A good deal of initial screening is done electronically. Which is why it is so important that you fill out the required electronic forms correctly. If the computer algorithms determine that based on the keywords in your resume and application that you meet the minimum requirements for the position, you’ll be passed to step two.
Step two may or may not be a real person. It may be pitting your keywords against another person’s. If they have more keywords than you do, out your application goes.
So what’s a jobseeker to do? This article from Quint Careers offers some suggestions.
- emphasize nouns AND action verbs (examples: Coordinated marketing campaigns and special events, Managed customer database, product updates and upgrades, Functioned in project-management role, etc.)

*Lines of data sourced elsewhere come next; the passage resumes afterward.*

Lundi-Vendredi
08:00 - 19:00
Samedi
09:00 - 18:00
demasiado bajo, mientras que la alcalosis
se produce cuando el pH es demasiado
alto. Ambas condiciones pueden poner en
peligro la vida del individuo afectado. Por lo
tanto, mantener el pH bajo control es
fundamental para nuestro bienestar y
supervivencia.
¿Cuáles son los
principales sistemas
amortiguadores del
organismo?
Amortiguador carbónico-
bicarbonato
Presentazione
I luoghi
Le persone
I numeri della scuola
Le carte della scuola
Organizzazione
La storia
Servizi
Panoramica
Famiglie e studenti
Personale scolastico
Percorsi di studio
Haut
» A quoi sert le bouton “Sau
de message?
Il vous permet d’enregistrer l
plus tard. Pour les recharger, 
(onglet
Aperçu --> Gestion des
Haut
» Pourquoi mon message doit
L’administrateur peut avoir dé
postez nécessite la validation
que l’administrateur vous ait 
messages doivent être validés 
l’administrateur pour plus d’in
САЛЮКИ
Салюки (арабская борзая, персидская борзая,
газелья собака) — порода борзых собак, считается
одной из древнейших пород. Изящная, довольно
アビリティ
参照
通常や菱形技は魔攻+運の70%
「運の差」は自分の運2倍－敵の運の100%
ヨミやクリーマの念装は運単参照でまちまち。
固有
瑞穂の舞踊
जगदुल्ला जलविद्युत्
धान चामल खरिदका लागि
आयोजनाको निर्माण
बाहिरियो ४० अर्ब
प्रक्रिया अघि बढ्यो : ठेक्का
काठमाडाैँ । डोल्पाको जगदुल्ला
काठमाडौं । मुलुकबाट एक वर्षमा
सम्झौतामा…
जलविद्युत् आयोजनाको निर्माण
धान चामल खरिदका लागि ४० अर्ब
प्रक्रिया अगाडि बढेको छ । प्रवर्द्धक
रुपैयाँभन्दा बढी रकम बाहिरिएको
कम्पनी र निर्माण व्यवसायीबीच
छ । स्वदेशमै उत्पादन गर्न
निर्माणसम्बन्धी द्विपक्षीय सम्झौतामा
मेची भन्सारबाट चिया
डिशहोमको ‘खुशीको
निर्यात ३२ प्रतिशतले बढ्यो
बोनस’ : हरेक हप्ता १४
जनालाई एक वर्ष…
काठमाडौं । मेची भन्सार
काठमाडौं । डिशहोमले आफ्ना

- Include “hard skills,” such as job-specific/profession-specific/industry-specific skills, technological terms and descriptions of technical expertise (including hardware and software in which you are proficient), job titles, certifications, names of products and services, industry buzzwords and jargon.
- use the employment ad for keywords (any skills or qualifications they list, make sure those are reflected in your resume and cover letter).
- use keywords throughout your resume
- Don’t assume a person is ever going to see your resume. The article states, “humans can make certain assumptions that computers can’t. A commonly cited example is the concept of cold-calling. People who read the phrase cold-calling in your resume will know you were in sales. But unless cold-calling is a specific keyword the employer is seeking in the database search, search software seeking sales experience may not find your resume.”
Additional tips from the article, “some employers don’t want to take the extra step of opening the print version of your resume that you’ve sent as an e-mail attachment, and others won’t do so for fear of viruses” so keep that in mind and include your resume in the text portion of the email as well. Also, don’t forget about interpersonal skills. You are going to have to interact with people regularly. These skills are applicable to all jobs regardless of the field.